◆ **Task item**
Only lines holding the word "pagedtable" should be copied from the material.

◆ **Source data**
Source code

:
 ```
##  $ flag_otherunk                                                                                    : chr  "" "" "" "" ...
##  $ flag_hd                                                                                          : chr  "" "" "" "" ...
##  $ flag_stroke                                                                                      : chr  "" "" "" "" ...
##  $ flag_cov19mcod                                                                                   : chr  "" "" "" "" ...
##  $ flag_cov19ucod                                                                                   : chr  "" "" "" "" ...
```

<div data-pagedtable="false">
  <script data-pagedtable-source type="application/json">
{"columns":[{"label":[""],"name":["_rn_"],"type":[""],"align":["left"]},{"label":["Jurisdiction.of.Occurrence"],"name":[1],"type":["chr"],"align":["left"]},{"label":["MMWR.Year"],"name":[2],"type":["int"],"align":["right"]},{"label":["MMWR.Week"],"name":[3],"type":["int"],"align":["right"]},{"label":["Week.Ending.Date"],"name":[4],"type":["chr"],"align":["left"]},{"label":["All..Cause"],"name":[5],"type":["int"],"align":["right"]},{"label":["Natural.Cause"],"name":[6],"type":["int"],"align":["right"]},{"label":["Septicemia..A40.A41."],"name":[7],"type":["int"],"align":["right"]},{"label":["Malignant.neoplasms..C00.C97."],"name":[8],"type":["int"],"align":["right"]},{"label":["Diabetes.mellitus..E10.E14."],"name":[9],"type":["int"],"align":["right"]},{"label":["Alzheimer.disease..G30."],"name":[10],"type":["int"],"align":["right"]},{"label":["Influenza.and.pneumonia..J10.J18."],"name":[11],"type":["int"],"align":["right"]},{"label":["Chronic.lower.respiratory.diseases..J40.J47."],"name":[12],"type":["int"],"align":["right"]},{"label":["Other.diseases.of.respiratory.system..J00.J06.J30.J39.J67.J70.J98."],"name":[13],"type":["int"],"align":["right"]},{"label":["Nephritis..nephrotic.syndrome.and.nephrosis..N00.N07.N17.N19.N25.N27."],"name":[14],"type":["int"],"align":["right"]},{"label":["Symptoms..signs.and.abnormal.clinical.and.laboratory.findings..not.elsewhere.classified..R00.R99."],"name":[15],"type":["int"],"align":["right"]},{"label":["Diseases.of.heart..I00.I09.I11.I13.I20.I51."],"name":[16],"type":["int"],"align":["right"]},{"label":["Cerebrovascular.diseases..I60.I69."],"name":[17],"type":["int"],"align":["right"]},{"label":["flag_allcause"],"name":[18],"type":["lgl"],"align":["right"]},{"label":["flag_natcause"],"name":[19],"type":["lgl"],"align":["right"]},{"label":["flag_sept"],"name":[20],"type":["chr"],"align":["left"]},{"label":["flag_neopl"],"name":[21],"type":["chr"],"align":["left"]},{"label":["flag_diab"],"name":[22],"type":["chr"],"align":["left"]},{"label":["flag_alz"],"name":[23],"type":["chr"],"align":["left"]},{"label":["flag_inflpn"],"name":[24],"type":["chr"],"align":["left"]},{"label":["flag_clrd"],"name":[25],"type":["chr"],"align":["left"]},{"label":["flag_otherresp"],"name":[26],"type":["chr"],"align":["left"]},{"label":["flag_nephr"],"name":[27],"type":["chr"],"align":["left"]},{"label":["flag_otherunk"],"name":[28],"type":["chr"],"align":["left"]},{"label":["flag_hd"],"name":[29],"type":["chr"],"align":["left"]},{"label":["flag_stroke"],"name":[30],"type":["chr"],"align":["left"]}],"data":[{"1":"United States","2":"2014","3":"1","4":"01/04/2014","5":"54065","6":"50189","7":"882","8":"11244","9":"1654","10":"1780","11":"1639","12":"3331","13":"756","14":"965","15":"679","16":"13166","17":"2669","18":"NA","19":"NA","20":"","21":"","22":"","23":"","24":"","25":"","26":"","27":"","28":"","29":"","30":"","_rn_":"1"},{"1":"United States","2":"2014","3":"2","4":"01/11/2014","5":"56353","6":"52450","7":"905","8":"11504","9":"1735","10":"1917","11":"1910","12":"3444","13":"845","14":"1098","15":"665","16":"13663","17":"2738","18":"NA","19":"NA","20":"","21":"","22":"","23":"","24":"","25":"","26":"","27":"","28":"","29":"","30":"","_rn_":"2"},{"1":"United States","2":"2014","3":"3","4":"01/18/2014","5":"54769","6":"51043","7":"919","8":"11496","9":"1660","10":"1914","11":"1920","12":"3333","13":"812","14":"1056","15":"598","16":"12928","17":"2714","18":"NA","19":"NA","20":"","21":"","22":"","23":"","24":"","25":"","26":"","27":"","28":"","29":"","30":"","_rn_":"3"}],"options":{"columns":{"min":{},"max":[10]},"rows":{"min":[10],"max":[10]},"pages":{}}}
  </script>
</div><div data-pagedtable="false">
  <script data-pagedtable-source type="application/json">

◆ **Output of the task**
<div data-pagedtable="false">
  <script data-pagedtable-source type="application/json">
</div><div data-pagedtable="false">
  <script data-pagedtable-source type="application/json">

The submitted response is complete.